= Stone Soup Coffeehouse =

Coffeehouse in Rhode Island

The Stone Soup Coffeehouse is a coffeehouse based in Rhode Island. It is one of the oldest folk music venues in Southern New England. After many years in Pawtucket, Stone Soup returns to Providence September 2019. Shows will be at the Music Mansion on 88 Meeting Street.

Founded in 1980, it has presented concerts by artists such as Catie Curtis, Pete Seeger, Patty Larkin, Ellis Paul, The Low Anthem, Northern Lights, Holly Near, and Marshall Crenshaw. And continues to present a mix of national and local artists.

In 2003, it had to ask for donations for the first time; prior to that, they had been able to support themselves on admission fees.

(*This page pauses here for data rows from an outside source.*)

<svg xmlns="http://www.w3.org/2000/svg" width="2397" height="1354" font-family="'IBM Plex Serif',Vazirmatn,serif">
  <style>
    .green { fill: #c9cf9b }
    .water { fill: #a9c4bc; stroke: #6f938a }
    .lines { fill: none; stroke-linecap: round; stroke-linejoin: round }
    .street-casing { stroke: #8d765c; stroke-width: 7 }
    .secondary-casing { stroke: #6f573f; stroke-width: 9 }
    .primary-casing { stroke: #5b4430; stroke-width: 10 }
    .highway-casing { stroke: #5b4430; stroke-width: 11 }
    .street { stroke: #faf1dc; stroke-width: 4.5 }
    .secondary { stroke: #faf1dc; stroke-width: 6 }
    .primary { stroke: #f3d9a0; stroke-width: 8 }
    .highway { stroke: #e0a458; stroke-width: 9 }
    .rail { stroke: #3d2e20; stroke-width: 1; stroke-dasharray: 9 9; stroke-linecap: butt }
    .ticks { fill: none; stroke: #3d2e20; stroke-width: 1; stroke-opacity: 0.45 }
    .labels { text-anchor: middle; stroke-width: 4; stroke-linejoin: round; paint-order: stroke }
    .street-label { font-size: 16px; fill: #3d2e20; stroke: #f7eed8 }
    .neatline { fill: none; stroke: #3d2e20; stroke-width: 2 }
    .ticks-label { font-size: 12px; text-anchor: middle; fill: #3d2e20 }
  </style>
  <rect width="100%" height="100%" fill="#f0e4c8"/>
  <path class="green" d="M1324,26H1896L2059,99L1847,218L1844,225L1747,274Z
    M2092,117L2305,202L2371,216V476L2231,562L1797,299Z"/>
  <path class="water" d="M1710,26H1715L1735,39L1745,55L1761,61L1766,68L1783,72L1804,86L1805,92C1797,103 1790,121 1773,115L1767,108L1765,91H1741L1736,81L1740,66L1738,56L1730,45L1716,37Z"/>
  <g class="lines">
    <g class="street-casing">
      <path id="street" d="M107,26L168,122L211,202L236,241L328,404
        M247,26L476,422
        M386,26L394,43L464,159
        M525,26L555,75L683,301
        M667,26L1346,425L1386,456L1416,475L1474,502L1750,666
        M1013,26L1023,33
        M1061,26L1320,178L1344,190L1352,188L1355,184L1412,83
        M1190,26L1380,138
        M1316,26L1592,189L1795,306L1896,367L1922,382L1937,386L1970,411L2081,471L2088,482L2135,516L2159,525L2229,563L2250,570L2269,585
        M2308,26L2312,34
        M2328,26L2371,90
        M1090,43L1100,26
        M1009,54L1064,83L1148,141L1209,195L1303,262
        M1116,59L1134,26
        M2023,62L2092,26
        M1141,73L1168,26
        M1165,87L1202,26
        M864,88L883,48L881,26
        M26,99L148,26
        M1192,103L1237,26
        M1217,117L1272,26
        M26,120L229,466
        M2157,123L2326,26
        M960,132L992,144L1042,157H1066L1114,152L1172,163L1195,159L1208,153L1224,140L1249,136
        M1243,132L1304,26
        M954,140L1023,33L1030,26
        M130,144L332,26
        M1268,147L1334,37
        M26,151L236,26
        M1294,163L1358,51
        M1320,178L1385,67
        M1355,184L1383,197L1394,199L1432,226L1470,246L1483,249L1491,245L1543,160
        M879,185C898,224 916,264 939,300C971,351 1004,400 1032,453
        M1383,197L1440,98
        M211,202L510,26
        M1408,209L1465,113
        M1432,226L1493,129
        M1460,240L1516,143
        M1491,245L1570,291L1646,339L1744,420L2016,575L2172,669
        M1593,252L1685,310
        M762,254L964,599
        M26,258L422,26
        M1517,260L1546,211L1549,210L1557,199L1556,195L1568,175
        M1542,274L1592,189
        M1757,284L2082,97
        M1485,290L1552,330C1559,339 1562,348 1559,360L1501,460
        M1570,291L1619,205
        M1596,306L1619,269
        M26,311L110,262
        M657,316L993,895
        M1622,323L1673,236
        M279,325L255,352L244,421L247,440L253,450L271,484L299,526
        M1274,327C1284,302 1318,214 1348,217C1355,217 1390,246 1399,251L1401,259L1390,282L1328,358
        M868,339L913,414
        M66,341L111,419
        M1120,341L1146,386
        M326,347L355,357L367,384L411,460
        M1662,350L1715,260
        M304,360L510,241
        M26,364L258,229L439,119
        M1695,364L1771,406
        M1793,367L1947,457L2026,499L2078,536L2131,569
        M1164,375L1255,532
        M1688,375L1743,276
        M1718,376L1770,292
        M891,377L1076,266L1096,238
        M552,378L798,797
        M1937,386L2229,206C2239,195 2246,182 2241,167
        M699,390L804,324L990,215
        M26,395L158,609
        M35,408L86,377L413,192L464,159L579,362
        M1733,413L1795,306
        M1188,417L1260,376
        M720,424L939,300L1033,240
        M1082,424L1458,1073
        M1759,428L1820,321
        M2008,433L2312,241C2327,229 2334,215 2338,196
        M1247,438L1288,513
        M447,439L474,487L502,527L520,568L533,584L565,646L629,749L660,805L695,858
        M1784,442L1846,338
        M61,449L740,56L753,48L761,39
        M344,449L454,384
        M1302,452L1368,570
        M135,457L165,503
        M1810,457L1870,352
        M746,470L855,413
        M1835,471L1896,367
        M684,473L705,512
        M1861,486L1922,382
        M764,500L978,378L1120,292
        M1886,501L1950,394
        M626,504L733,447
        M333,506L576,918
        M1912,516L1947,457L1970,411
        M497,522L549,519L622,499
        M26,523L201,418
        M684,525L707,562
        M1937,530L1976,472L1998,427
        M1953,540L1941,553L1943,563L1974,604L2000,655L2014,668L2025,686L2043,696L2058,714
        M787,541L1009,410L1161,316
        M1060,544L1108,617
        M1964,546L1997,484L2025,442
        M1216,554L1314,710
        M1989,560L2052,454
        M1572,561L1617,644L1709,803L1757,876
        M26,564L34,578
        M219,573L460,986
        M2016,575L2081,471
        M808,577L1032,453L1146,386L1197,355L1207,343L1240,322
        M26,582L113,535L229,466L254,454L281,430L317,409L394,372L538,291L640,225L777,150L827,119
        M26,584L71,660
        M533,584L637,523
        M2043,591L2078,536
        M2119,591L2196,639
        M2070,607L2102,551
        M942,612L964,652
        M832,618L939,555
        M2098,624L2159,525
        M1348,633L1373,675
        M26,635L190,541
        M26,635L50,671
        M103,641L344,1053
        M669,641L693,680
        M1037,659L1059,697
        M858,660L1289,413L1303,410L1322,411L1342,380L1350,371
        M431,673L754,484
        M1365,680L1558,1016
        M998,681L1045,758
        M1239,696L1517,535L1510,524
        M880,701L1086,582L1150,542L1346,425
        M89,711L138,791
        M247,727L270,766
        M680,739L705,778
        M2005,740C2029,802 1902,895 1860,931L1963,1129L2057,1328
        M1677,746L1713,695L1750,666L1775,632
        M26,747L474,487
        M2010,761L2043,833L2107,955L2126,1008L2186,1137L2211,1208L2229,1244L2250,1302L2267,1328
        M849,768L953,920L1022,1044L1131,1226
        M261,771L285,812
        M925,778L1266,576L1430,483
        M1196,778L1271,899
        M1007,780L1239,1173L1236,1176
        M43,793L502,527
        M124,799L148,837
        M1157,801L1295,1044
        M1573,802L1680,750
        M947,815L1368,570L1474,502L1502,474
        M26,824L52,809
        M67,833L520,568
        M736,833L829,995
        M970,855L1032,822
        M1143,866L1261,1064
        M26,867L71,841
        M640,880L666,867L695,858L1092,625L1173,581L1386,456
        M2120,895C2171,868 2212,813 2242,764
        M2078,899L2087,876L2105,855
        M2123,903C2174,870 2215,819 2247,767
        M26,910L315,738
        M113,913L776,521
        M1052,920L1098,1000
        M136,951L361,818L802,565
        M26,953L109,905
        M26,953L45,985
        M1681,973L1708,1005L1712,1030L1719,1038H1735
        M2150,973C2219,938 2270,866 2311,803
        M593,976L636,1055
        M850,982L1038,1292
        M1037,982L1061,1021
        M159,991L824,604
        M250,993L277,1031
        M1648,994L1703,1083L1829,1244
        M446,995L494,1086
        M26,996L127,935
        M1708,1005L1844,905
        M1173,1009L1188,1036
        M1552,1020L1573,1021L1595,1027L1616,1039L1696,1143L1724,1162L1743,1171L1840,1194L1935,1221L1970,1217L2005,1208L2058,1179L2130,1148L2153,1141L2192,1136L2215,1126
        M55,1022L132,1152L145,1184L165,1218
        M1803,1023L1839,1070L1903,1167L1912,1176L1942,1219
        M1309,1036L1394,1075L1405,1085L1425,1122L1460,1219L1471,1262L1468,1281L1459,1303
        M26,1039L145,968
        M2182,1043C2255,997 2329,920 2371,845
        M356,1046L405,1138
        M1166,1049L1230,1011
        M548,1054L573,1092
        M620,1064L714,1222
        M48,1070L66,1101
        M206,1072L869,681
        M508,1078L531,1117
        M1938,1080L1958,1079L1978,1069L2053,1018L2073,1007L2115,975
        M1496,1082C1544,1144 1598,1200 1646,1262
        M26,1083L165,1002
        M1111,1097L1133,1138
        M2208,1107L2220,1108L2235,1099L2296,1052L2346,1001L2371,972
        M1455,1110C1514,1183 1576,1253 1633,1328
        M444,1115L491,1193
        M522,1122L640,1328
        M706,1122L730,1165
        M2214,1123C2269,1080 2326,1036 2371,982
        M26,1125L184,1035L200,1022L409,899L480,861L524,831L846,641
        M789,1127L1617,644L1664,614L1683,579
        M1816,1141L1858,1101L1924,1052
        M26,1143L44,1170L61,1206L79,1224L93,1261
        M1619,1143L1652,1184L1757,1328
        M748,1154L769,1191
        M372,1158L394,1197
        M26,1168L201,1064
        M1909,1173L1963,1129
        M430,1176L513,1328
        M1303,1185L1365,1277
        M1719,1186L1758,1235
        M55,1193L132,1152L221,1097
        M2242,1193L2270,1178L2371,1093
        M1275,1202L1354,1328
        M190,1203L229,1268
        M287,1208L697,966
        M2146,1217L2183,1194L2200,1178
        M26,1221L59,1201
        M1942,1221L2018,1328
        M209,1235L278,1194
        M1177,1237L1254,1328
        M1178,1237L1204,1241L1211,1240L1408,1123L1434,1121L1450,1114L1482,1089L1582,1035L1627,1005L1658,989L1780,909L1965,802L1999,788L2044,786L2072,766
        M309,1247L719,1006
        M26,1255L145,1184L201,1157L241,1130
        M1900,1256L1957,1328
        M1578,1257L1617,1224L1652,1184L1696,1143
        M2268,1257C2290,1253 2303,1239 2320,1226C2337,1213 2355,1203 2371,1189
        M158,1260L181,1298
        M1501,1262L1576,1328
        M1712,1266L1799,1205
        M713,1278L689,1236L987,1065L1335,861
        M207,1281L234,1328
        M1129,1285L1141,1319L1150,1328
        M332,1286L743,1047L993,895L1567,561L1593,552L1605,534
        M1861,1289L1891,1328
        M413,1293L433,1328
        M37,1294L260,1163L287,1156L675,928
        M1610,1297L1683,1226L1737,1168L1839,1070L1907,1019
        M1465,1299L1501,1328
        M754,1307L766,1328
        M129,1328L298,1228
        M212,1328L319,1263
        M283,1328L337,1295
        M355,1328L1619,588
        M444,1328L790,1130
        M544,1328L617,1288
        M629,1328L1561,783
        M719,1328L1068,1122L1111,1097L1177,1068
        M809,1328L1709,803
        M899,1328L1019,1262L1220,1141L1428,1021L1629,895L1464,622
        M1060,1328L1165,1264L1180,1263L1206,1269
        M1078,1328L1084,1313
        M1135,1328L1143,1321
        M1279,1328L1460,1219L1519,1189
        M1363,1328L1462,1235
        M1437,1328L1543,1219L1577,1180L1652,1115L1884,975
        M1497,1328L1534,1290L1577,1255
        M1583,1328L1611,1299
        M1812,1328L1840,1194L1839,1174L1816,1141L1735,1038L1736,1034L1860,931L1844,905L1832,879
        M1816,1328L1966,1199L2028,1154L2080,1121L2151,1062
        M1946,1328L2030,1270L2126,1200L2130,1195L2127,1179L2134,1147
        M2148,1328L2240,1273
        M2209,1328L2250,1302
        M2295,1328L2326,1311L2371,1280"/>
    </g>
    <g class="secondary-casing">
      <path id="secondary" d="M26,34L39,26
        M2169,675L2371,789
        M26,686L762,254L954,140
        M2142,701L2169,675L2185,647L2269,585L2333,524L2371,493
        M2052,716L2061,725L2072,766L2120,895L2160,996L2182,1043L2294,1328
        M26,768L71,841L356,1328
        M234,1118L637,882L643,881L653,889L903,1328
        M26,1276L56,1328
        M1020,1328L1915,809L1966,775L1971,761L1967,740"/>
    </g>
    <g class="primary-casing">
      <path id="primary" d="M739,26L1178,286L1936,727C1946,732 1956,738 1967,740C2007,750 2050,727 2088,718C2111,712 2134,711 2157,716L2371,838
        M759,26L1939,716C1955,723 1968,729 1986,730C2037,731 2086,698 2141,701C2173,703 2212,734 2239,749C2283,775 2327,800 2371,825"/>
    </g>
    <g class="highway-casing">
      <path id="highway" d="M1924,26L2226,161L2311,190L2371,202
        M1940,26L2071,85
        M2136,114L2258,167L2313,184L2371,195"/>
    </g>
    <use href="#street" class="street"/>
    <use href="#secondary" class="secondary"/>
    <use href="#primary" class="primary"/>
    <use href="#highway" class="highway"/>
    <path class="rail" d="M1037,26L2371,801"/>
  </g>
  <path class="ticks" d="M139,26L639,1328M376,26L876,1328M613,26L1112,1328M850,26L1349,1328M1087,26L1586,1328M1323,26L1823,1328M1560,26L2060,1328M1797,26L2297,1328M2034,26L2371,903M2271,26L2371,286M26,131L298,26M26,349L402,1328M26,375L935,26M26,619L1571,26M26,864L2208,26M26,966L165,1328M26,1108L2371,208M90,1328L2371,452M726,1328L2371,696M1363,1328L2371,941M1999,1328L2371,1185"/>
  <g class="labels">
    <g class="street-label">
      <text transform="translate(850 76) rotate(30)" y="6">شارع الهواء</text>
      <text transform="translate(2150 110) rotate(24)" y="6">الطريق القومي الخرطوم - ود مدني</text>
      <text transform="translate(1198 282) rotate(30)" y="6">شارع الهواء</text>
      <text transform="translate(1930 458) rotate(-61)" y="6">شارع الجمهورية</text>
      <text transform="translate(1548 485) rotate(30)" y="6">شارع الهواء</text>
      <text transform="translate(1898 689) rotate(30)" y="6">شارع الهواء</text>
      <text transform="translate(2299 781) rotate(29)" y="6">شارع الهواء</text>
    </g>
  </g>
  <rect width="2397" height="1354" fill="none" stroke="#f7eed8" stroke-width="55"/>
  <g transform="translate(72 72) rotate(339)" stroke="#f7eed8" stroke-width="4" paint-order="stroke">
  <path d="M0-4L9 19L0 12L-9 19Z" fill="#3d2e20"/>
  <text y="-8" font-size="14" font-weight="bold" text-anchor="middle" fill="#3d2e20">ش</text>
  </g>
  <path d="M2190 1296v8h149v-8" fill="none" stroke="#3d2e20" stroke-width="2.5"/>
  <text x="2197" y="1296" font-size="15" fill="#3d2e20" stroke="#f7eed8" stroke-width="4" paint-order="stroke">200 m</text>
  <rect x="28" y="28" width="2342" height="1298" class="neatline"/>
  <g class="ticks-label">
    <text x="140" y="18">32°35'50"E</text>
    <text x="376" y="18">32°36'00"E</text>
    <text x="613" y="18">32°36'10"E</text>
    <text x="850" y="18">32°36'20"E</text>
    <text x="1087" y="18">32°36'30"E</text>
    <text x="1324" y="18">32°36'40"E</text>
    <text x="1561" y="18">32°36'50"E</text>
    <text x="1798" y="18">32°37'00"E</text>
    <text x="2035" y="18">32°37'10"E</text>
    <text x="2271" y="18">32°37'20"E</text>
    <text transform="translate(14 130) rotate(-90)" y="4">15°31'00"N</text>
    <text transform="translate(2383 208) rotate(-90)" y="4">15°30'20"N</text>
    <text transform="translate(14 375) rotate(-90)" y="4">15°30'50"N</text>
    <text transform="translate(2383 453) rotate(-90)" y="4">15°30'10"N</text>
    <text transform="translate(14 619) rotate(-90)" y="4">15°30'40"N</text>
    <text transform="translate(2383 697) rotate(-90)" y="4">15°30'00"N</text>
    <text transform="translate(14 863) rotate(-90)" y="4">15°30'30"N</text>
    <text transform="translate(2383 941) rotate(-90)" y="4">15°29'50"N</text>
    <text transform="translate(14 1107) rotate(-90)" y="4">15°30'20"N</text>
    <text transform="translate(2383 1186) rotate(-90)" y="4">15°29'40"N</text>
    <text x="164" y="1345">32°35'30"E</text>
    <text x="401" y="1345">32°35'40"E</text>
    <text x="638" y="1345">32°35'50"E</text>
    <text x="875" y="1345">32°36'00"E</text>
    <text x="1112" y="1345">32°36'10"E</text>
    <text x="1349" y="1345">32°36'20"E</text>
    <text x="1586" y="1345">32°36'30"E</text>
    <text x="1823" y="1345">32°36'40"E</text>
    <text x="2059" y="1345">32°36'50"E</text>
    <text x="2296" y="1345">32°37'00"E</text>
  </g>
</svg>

The name “Stone Soup” was taken from the folk tale about building community. In the story a beggar coming in to town is initially rebuffed by the townspeople. He offers to make his special “stone” soup and invites all to partake, eventually winning over the town and their communal contributions to make a truly magical soup. The magic is the building of a community, which is what we do at Stone Soup. At Stone Soup, artists, volunteers and audiences bring something special to a performance and the result is truly magical. Most shows start at 7pm. Doors open 1/2 hour before the concert. All seating is on a first-come, first-served basis. As always, our goodies will be included in the price of the tickets. Donations, however, are graciously accepted and passed along to a sponsored charity.